El regreso de Alberto Fujimori a Palacio no se produjo como soñaron sus partidarios más acérrimos al verlo inscribirse en Fuerza Popular con miras a una candidatura presidencial al 2026. Por el contrario, su muerte el pasado 11 de setiembre solo dio paso a un grotesco retorno, al concederle el Gobierno el tratamiento fúnebre de jefe de Estado. La imagen de Dina Boluarte recibiendo el féretro en el patio de Palacio es una clara síntesis del pacto de corrupción, impunidad y violaciones de derechos humanos sobre el que se sostienen los actos de Estado y los rituales de la democracia realmente existente en el Perú.

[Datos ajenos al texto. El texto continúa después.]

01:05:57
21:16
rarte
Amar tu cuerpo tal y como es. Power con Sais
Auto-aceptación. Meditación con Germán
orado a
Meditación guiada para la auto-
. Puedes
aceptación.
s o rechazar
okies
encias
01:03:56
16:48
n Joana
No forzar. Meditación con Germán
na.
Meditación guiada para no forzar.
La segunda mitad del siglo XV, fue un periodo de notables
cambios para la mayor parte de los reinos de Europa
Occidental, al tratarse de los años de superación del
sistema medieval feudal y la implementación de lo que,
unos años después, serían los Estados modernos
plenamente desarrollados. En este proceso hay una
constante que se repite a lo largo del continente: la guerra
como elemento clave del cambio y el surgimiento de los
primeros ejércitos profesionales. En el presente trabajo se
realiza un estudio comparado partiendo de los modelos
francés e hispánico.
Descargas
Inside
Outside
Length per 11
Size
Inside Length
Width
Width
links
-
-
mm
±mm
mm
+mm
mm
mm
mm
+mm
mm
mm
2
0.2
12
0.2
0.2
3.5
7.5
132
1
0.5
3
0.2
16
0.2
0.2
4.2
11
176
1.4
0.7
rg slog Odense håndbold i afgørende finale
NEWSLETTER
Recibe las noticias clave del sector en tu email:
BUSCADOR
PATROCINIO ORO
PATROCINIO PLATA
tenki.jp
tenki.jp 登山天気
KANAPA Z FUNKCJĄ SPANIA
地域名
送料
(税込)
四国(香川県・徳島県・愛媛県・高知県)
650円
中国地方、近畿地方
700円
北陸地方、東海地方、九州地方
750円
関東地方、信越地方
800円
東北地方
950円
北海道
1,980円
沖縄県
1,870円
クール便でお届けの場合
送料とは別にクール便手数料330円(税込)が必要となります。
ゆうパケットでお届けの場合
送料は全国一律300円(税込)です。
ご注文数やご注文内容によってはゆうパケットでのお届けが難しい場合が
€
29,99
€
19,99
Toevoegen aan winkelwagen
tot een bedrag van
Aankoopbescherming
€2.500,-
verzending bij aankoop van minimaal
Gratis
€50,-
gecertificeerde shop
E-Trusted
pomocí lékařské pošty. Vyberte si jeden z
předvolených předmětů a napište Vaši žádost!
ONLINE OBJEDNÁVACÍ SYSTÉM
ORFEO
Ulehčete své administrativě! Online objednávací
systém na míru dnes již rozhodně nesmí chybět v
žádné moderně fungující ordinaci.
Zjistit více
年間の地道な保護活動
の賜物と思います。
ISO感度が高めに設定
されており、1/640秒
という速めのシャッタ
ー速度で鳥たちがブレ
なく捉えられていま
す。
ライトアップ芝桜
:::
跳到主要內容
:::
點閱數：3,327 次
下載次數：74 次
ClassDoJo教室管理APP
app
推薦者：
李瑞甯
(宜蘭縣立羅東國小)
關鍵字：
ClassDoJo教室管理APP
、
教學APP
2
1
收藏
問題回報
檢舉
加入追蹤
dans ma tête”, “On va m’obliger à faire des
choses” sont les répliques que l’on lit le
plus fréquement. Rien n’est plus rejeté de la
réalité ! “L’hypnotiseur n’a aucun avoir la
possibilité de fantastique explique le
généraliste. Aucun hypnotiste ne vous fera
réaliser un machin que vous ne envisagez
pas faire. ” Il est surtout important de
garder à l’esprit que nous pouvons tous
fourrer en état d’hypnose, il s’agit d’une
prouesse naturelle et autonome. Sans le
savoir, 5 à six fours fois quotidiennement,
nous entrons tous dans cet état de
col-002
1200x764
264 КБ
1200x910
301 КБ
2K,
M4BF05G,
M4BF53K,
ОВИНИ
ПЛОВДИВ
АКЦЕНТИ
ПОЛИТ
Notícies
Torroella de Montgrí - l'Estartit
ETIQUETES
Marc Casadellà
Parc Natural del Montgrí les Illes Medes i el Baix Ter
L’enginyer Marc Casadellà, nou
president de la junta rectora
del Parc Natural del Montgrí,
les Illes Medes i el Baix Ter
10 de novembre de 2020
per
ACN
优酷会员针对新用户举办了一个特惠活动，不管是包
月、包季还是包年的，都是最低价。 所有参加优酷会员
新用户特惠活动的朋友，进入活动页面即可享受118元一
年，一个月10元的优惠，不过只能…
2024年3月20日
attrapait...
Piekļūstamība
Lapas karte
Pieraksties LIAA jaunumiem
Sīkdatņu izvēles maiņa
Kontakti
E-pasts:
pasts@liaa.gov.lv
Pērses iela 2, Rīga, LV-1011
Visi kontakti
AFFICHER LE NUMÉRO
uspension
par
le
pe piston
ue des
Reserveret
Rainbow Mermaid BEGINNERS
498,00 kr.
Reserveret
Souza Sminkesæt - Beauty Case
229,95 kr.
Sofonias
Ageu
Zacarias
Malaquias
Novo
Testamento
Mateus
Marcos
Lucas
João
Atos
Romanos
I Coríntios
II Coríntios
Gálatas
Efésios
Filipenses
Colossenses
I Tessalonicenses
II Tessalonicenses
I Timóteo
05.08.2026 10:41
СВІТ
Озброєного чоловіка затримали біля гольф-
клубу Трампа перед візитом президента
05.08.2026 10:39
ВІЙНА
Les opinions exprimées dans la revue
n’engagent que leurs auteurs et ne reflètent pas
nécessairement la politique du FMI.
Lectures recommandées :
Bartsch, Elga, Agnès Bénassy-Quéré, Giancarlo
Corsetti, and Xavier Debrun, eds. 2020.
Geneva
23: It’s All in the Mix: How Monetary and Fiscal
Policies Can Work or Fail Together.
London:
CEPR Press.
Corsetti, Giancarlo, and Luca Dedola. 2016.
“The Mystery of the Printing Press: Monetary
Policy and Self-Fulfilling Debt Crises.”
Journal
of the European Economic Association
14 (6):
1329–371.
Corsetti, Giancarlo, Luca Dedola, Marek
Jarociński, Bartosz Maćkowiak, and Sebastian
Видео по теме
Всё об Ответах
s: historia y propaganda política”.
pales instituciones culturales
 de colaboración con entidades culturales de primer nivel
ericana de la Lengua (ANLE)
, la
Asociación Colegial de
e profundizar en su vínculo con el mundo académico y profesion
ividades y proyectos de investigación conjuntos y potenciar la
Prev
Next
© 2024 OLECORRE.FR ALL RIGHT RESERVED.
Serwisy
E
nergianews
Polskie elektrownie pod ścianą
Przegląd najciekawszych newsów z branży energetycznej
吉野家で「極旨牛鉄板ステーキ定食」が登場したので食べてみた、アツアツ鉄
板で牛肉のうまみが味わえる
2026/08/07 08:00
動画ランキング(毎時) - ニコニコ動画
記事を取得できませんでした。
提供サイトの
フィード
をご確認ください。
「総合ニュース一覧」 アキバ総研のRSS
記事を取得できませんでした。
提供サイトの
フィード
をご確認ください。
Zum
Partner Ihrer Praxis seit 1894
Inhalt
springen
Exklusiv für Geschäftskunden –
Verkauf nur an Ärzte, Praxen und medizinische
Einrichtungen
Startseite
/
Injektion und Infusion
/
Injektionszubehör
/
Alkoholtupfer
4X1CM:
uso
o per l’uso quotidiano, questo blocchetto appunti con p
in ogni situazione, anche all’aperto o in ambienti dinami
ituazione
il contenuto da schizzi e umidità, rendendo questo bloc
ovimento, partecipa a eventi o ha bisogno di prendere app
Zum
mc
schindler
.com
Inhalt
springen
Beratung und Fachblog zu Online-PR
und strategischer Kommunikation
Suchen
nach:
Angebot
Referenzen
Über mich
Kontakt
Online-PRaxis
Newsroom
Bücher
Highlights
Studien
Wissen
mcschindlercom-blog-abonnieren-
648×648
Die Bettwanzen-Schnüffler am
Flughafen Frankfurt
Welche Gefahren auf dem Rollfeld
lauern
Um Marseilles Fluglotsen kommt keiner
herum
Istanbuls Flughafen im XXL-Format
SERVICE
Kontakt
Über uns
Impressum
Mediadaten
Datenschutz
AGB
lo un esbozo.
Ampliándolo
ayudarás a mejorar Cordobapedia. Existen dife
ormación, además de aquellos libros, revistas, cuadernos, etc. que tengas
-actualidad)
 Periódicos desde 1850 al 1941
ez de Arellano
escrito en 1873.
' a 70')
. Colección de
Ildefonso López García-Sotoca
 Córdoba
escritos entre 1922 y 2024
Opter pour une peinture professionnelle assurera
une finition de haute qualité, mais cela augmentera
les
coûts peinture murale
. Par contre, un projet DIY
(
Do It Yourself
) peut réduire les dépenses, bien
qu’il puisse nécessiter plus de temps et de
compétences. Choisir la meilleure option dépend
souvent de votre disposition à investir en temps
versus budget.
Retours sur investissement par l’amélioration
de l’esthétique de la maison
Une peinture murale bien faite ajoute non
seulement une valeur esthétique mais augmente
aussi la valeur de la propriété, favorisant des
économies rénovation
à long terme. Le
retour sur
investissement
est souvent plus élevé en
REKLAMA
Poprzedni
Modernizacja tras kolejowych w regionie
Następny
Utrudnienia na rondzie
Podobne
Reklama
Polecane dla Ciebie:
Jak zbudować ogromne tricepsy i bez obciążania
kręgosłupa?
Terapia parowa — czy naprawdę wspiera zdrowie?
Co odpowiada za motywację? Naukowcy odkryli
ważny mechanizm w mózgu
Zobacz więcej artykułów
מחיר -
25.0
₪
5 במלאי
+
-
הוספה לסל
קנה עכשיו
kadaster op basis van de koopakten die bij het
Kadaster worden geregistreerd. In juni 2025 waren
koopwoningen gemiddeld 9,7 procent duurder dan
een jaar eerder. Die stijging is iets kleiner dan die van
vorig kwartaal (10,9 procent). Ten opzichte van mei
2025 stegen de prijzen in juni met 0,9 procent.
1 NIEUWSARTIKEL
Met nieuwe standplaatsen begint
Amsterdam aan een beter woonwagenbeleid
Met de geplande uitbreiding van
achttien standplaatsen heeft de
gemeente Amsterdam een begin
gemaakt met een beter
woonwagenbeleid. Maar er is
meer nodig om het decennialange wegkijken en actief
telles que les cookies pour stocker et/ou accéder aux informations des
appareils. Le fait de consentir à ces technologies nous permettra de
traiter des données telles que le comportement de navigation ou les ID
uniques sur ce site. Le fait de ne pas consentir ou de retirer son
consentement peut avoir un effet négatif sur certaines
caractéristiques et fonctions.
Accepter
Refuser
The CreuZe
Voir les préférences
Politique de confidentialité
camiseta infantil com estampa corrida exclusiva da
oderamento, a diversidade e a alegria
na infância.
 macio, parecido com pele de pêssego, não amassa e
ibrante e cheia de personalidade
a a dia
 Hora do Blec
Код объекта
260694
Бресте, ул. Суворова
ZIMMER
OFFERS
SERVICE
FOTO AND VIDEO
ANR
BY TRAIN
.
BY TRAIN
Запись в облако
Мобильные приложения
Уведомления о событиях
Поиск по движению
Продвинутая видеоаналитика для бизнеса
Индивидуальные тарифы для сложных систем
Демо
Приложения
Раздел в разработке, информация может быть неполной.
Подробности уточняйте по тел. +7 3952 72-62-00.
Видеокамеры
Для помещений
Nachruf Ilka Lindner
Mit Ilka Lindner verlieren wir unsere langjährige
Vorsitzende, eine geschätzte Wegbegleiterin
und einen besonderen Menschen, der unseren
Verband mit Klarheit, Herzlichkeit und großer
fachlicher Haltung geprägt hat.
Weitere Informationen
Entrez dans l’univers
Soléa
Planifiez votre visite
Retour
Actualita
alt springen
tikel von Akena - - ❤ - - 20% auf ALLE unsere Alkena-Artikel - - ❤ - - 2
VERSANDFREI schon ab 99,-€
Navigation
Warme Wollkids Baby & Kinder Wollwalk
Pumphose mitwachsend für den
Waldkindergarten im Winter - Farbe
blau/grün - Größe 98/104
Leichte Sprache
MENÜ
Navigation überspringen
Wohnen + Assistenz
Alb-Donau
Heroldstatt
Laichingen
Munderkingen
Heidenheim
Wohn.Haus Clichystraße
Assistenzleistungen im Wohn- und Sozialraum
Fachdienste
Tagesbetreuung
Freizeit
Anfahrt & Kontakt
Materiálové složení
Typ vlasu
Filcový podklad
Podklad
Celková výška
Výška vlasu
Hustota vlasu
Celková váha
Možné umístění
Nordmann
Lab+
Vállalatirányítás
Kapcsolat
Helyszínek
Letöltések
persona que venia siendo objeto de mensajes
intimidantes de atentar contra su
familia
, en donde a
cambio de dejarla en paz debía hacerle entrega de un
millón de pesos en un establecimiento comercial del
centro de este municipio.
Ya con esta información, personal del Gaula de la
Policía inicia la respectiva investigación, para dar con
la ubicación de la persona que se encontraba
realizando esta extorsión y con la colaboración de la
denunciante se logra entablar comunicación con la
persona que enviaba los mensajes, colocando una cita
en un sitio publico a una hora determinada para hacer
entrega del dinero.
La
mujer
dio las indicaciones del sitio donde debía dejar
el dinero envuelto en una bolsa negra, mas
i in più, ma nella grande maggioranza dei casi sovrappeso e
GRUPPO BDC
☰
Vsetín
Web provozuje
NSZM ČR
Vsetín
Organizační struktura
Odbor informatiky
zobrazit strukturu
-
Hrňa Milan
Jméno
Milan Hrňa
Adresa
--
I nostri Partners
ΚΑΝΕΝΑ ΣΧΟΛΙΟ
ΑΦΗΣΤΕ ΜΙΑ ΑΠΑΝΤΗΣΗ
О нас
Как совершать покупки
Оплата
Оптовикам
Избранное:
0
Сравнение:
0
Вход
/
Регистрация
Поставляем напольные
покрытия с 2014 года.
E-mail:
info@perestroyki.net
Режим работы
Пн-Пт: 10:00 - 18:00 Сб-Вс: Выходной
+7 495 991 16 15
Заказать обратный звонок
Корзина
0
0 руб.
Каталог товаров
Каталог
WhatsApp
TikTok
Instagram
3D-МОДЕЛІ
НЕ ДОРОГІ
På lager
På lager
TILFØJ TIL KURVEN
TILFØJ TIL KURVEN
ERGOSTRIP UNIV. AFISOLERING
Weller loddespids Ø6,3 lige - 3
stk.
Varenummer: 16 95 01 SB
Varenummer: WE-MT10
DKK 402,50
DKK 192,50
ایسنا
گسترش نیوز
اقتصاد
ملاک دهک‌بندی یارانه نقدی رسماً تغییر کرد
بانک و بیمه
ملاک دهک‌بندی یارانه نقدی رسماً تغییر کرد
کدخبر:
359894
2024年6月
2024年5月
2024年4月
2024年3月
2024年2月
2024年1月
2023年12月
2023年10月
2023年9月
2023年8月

El guion de este “fin de semana con el muerto” —declaratoria de duelo nacional por tres días, cesión del Ministerio de Cultura para el velatorio— comprende una vasta operación de blanqueo del sepulcro de Fujimori y una reescritura de la historia de su nefasta estadía en el poder. El discurso de la prensa y de los políticos que ejercen el poder es una suerte de neolengua, acordada para evitar cualquier mención al extenso prontuario del exdictador, quien, como es verdad probada judicialmente e historia del Perú, fue condenado por las matanzas de Barrios Altos y La Cantuta, y por una retahíla de delitos como secuestro, corrupción, soborno, malversación y abuso de poder.
Esta puesta en escena ha sido una provocación, en primer lugar, contra las familias de las víctimas de la dictadura; luego, contra los miles de personas que por años se han enfrentado a los herederos del fujimorismo en sus pretensiones de volver al poder para liderar el saqueo del país.
No debemos permitir que la hipocresía de quienes han hecho de la muerte de Fujimori un mitin político nos silencie. Como lo han hecho miles de personas en redes sociales y algunas en las calles a pesar de la represión y censura, la memoria y la historia no se borran.